• To do:
Below are entries; output exactly the lines from the one with "Accepted 17 June 2011" to the one with "Keywords: Methods:data management", both included, and nothing else.

START Data extracts

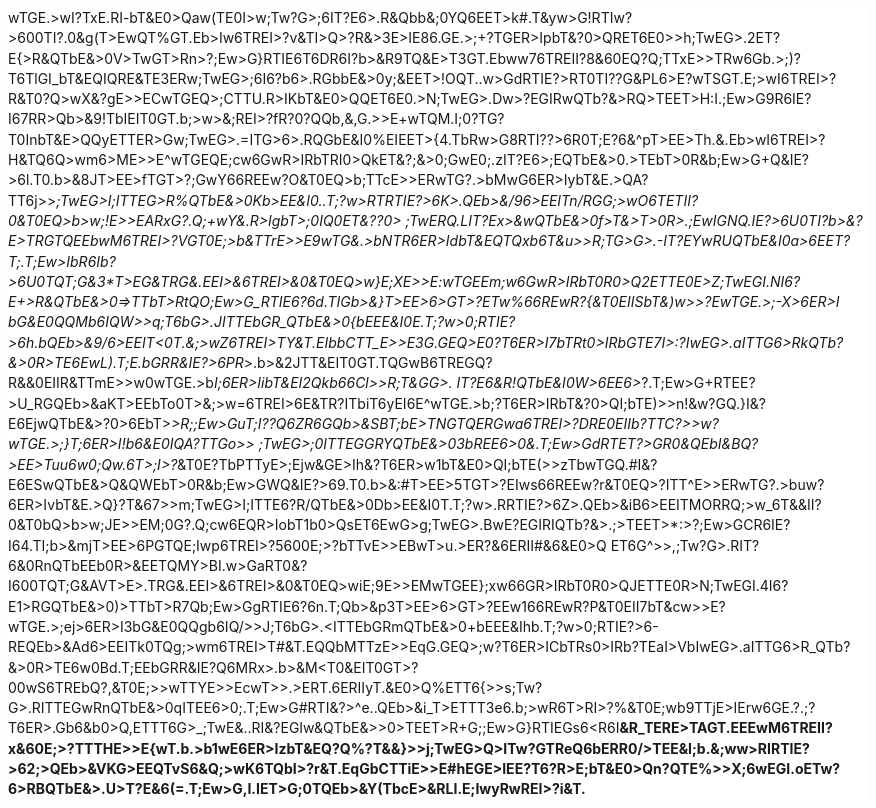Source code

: wTGE.>wI?TxE.RI-bT&E0>Qaw(TE0I>w;Tw?G>;6IT?E6>.R&Qbb&;0YQ6EET>k#.T&yw>G!RTIw?>600TI?.0&g(T>EwQT%GT.Eb>Iw6TREI>?v&TI>Q>?R&>3E>IE86.GE.>;+?TGER>IpbT&?0>QRET6E0>>h;TwEG>.2ET?E{>R&QTbE&>0V>TwGT>Rn>?;Ew>G}RTIE6T6DR6I?b>&R9TQ&E>T3GT.Ebww76TREII?8&60EQ?Q;TTxE>>TRw6Gb.>;)?T6TlGI_bT&EQIQRE&TE3ERw;TwEG>;6I6?b6>.RGbbE&>0y;&EET>!OQT..w>GdRTIE?>RT0TI??G&PL6>E?wTSGT.E;>wI6TREI>?R&T0?Q>wX&?gE>>ECwTGEQ>;CTTU.R>IKbT&E0>QQET6E0.>N;TwEG>.Dw>?EGIRwQTb?&>RQ>TEET>H:I.;Ew>G9R6IE?I67RR>Qb>&9!TbIEIT0GT.b;>w>&;REI>?fR?0?QQb,&,G.>>E+wTQM.I;0?TG?T0InbT&E>QQyETTER>Gw;TwEG>.=ITG>6>.RQGbE&I0%EIEET>{4.TbRw>G8RTI??>6R0T;E?6&^pT>EE>Th.&.Eb>wI6TREI>?H&TQ6Q>wm6>ME>>E^wTGEQE;cw6GwR>IRbTRI0>QkET&?;&>0;GwE0;.zIT?E6>;EQTbE&>0.>TEbT>0R&b;Ew>G+Q&IE?>6l.T0.b>&8JT>EE>fTGT>?;GwY66REEw?O&T0EQ>b;TTcE>>ERwTG?.>bMwG6ER>IybT&E.>QA?TT6j>>_;TwEG>I;ITTEG>R%QTbE&>0Kb>EE&I0..T;?w>RTRTIE?>6K>.QEb>&/96>EEITn/RGG;>wO6TETII?0&T0EQ>b>w;!E>>EARxG?.Q;+wY&.R>IgbT>;0IQ0ET&??0> ;TwERQ.LIT?Ex>&wQTbE&>0f>T&>T>0R>.;EwIGNQ.IE?>6U0TI?b>&<uT>?E>TRGTQEEbwM6TREI>?VGT0E;>b&TTrE>>E9wTG&.>bNTR6ER>IdbT&EQTQxb6T&u>>R;TG>G>.-IT?EYwRUQTbE&I0a>6EET?T;.T;Ew>IbR6Ib?>6U0TQT;G&3*T>EG&TRG&.EEI>&6TREI>&0&T0EQ>w}E;XE>>E:wTGEEm;_w6GwR>IRbT0R0>Q2ETTE0E>Z;TwEGI.NI6?E+>R&QTbE&>0=>TTbT>RtQO;Ew>G_RTIE6?6d.TIGb>&_}T>EE>6>GT>?ETw%66REwR?{&T0EIISbT&)w>>?EwTGE.>;-X>6ER>I bG&E0QQMb6IQW>>q;T6bG>.JITTEbGR_QTbE&>0{bEEE&I0E.T;?w>0;RTIE?>6h.bQEb>&9/6>EEIT<0T.&;>wZ6TREI>TY&T.EIbbCTT_E>>E3G.GEQ>E0?T6ER>I7bTRt0>IRbGTE7I>:?IwEG>.aITTG6>RkQTb?&>0R>TE6EwL).T;E.bGRR&IE?>6PR_>.b>&2JTT&EIT0GT.TQGwB6TREGQ?R&&0EIIR&TTmE>>w0wTGE.>b*I;6ER>IibT&EI2Qkb66Cl>>R;T&GG>. IT?E6&R!QTbE&I0W>6EE6>*?.T;Ew>G+RTEE?>U_RGQEb>&aKT>EEbTo0T>&;>w=6TREI>6E&TR?ITbiT6yEI6E^wTGE.>b;?T6ER>IRbT&?0>QI;bTE)>>n!&w?GQ.}I&?E6EjwQTbE&>?0>6EbT>_>R;;Ew>GuT;I??Q6ZR6GQb>&SBT;bE>TNGTQERGwa6TREI>?DRE0EIIb?TTC?>>w?wTGE.>;}T;6ER>I!b6&E0IQA?TTGo>> ;TwEG>;0ITTEGGRYQTbE&>03bREE6>0&.T;Ew>GdRTET?>GR0&QEbI&BQ?>EE>Tuu6w0;Qw.6T>;I>?_&T0E?TbPTTyE>;Ejw&GE>Ih&?T6ER>w1bT&E0>QI;bTE(>>zTbwTGQ.#I&?E6ESwQTbE&>Q&QWEbT>0R&b;Ew>GWQ&IE?>69.T0.b>&:#T>EE>5TGT>?EIws66REEw?r&T0EQ>?ITT^E>>ERwTG?.>buw?6ER>IvbT&E.>Q}?T&67>>m;TwEG>I;ITTE6?R/QTbE&>0Db>EE&I0T.T;?w>.RRTIE?>6Z>.QEb>&iB6>EEITMORRQ;>w_6T&&II?0&T0bQ>b>w;JE>>EM;0G?.Q;cw6EQR>IobT1b0>QsET6EwG>g;TwEG>.BwE?EGIRIQTb?&>.;>TEET>*:>?;Ew>GCR6IE?I64.TI;b>&mjT>EE>6PGTQE;Iwp6TREI>?5600E;>?bTTvE>>EBwT>u.>ER?&6ERII#&6&E0>Q ET6G^>>,;Tw?G>.RIT?6&0RnQTbEEb0R>&EETQMY>BI.w>GaRT0&?I600TQT;G&AVT>E>.TRG&.EEI>&6TREI>&0&T0EQ>wiE;9E>>EMwTGEE};xw66GR>IRbT0R0>QJETTE0R>N;TwEGI.4I6?E1>RGQTbE&>0)>TTbT>R7Qb;Ew>GgRTIE6?6n.T;Qb>&p3T>EE>6>GT>?EEw166REwR?P&T0EII7bT&cw>>E?wTGE.>;ej>6ER>I3bG&E0QQgb6IQ/>>J;T6bG>.<ITTEbGRmQTbE&>0+bEEE&Ihb.T;?w>0;RTIE?>6-REQEb>&Ad6>EEITk0TQg;>wm6TREI>T#&T.EQQbMTTzE>>EqG.GEQ>;w?T6ER>ICbTRs0>IRb?TEaI>VbIwEG>.aITTG6>R_QTb?&>0R>TE6w0Bd.T;EEbGRR&IE?Q6MRx>.b>&M<T0&EIT0GT>?00wS6TREbQ?,&T0E;>>wTTYE>>EcwT>>.>ERT.6ERIIyT.&E0>Q%ETT6{>>s;Tw?G>.RITTEGwRnQTbE&>0qITEE6>0;.T;Ew>G#RTI&?>^e..QEb>&i_T>ETTT3e6.b;>wR6T>RI>?%&T0E;wb9TTjE>IErw6GE.?.;?T6ER>.Gb6&b0>Q,ETTT6G>_;TwE&..RI&?EGIw&QTbE&>>0>TEET>R+G;;Ew>G}RTIEGs6<R6I<b>&R_TERE>TAGT.EEEwM6TREII?x&60E;>?TTTHE>>E{wT.b.>b1wE6ER>IzbT&EQ?Q%?T&&}>>j;TwEG>Q>ITw?GTReQ6bERR0/>TEE&I;b.&;ww>RIRTIE?>62;>QEb>&VKG>EEQTvS6&Q;>wK6TQbI>?r&T.EqGbCTTiE>>E#hEGE>IEE?T6?R>E;bT&E0>Qn?QTE%>>X;6wEGI.oETw?6>RBQTbE&>.U>T?E&6(=.T;Ew>G,I.IET>G;0TQEb>&Y(TbcE>&RLI.E;IwyRwREI>?i&T.
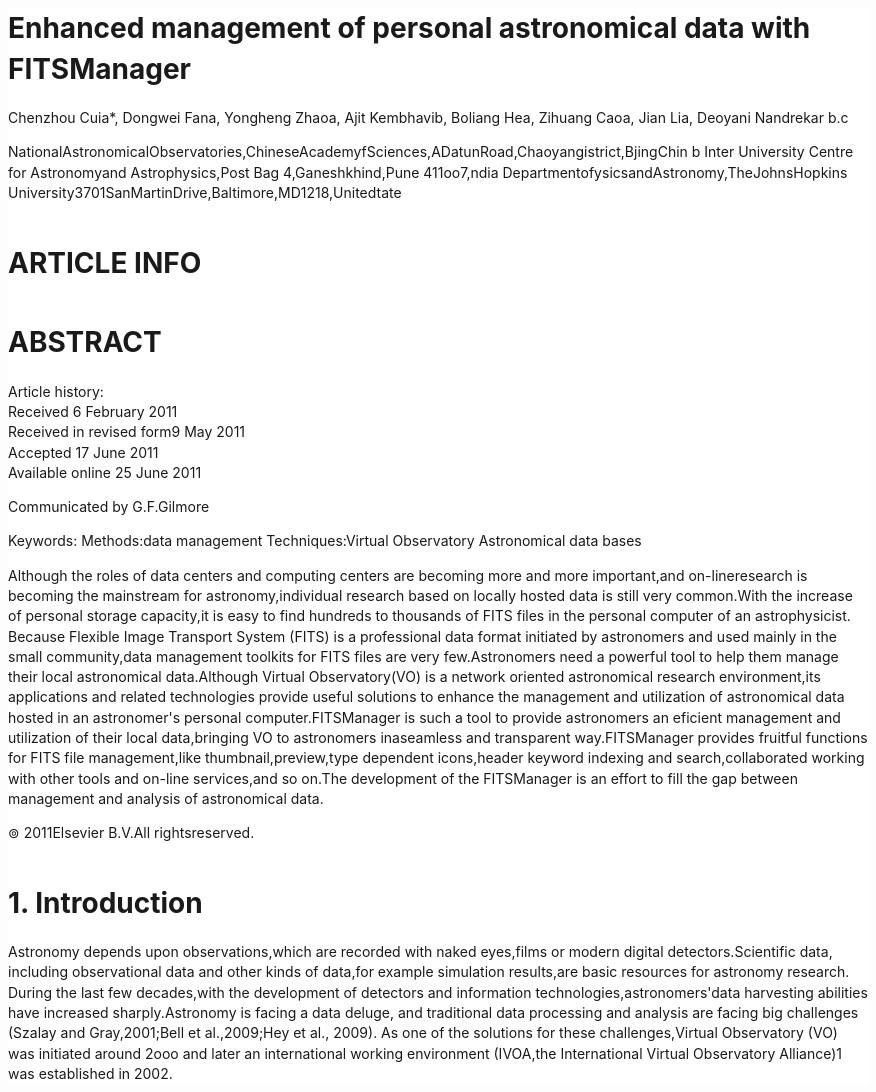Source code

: # Enhanced management of personal astronomical data with FITSManager

Chenzhou Cuia\*, Dongwei Fana, Yongheng Zhaoa, Ajit Kembhavib, Boliang Hea, Zihuang Caoa, Jian Lia, Deoyani Nandrekar b.c

NationalAstronomicalObservatories,ChineseAcademyfSciences,ADatunRoad,Chaoyangistrict,BjingChin b Inter University Centre for Astronomyand Astrophysics,Post Bag 4,Ganeshkhind,Pune 411oo7,ndia DepartmentofysicsandAstronomy,TheJohnsHopkins University3701SanMartinDrive,Baltimore,MD1218,Unitedtate

# ARTICLE INFO

# ABSTRACT

Article history:   
Received 6 February 2011   
Received in revised form9 May 2011   
Accepted 17 June 2011   
Available online 25 June 2011

Communicated by G.F.Gilmore

Keywords: Methods:data management Techniques:Virtual Observatory Astronomical data bases

Although the roles of data centers and computing centers are becoming more and more important,and on-lineresearch is becoming the mainstream for astronomy,individual research based on locally hosted data is still very common.With the increase of personal storage capacity,it is easy to find hundreds to thousands of FITS files in the personal computer of an astrophysicist. Because Flexible Image Transport System (FITS) is a professional data format initiated by astronomers and used mainly in the small community,data management toolkits for FITS files are very few.Astronomers need a powerful tool to help them manage their local astronomical data.Although Virtual Observatory(VO) is a network oriented astronomical research environment,its applications and related technologies provide useful solutions to enhance the management and utilization of astronomical data hosted in an astronomer's personal computer.FITSManager is such a tool to provide astronomers an eficient management and utilization of their local data,bringing VO to astronomers inaseamless and transparent way.FITSManager provides fruitful functions for FITS file management,like thumbnail,preview,type dependent icons,header keyword indexing and search,collaborated working with other tools and on-line services,and so on.The development of the FITSManager is an effort to fill the gap between management and analysis of astronomical data.

$\circledcirc$ 2011Elsevier B.V.All rightsreserved.

# 1. Introduction

Astronomy depends upon observations,which are recorded with naked eyes,films or modern digital detectors.Scientific data, including observational data and other kinds of data,for example simulation results,are basic resources for astronomy research. During the last few decades,with the development of detectors and information technologies,astronomers'data harvesting abilities have increased sharply.Astronomy is facing a data deluge, and traditional data processing and analysis are facing big challenges (Szalay and Gray,2001;Bell et al.,2009;Hey et al., 2009). As one of the solutions for these challenges,Virtual Observatory (VO) was initiated around 2ooo and later an international working environment (IVOA,the International Virtual Observatory Alliance)1 was established in 2002.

END Data extracts

• Solution to this task:
Accepted 17 June 2011   
Available online 25 June 2011

Communicated by G.F.Gilmore

Keywords: Methods:data management Techniques:Virtual Observatory Astronomical data bases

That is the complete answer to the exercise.